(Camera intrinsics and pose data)
+ + + +
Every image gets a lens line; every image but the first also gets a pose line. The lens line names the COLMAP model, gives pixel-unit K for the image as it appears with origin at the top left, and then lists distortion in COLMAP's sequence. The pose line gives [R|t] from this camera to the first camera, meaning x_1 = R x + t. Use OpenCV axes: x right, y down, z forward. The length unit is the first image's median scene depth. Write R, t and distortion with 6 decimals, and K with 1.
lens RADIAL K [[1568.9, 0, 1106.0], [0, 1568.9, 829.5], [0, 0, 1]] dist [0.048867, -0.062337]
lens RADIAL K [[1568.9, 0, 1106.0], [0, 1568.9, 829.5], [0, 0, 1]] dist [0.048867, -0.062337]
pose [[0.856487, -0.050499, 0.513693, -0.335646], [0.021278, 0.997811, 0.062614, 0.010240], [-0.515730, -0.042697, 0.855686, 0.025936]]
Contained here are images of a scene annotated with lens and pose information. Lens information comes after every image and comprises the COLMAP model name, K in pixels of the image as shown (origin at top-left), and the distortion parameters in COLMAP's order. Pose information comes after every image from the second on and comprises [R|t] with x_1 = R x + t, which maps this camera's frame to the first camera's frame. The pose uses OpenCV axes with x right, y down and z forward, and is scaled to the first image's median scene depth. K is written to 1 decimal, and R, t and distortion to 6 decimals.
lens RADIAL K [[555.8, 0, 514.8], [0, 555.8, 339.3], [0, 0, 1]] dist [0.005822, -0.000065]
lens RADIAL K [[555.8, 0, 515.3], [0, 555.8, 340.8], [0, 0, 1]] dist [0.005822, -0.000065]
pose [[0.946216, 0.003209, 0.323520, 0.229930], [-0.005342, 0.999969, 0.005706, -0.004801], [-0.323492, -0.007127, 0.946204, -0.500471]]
+ + + +
▶ Task description: Write out every line of these records exactly as it stands.

▶ Response to the task:
Every image gets a lens line; every image but the first also gets a pose line. The lens line names the COLMAP model, gives pixel-unit K for the image as it appears with origin at the top left, and then lists distortion in COLMAP's sequence. The pose line gives [R|t] from this camera to the first camera, meaning x_1 = R x + t. Use OpenCV axes: x right, y down, z forward. The length unit is the first image's median scene depth. Write R, t and distortion with 6 decimals, and K with 1.
lens RADIAL K [[1568.9, 0, 1106.0], [0, 1568.9, 829.5], [0, 0, 1]] dist [0.048867, -0.062337]
lens RADIAL K [[1568.9, 0, 1106.0], [0, 1568.9, 829.5], [0, 0, 1]] dist [0.048867, -0.062337]
pose [[0.856487, -0.050499, 0.513693, -0.335646], [0.021278, 0.997811, 0.062614, 0.010240], [-0.515730, -0.042697, 0.855686, 0.025936]]
Contained here are images of a scene annotated with lens and pose information. Lens information comes after every image and comprises the COLMAP model name, K in pixels of the image as shown (origin at top-left), and the distortion parameters in COLMAP's order. Pose information comes after every image from the second on and comprises [R|t] with x_1 = R x + t, which maps this camera's frame to the first camera's frame. The pose uses OpenCV axes with x right, y down and z forward, and is scaled to the first image's median scene depth. K is written to 1 decimal, and R, t and distortion to 6 decimals.
lens RADIAL K [[555.8, 0, 514.8], [0, 555.8, 339.3], [0, 0, 1]] dist [0.005822, -0.000065]
lens RADIAL K [[555.8, 0, 515.3], [0, 555.8, 340.8], [0, 0, 1]] dist [0.005822, -0.000065]
pose [[0.946216, 0.003209, 0.323520, 0.229930], [-0.005342, 0.999969, 0.005706, -0.004801], [-0.323492, -0.007127, 0.946204, -0.500471]]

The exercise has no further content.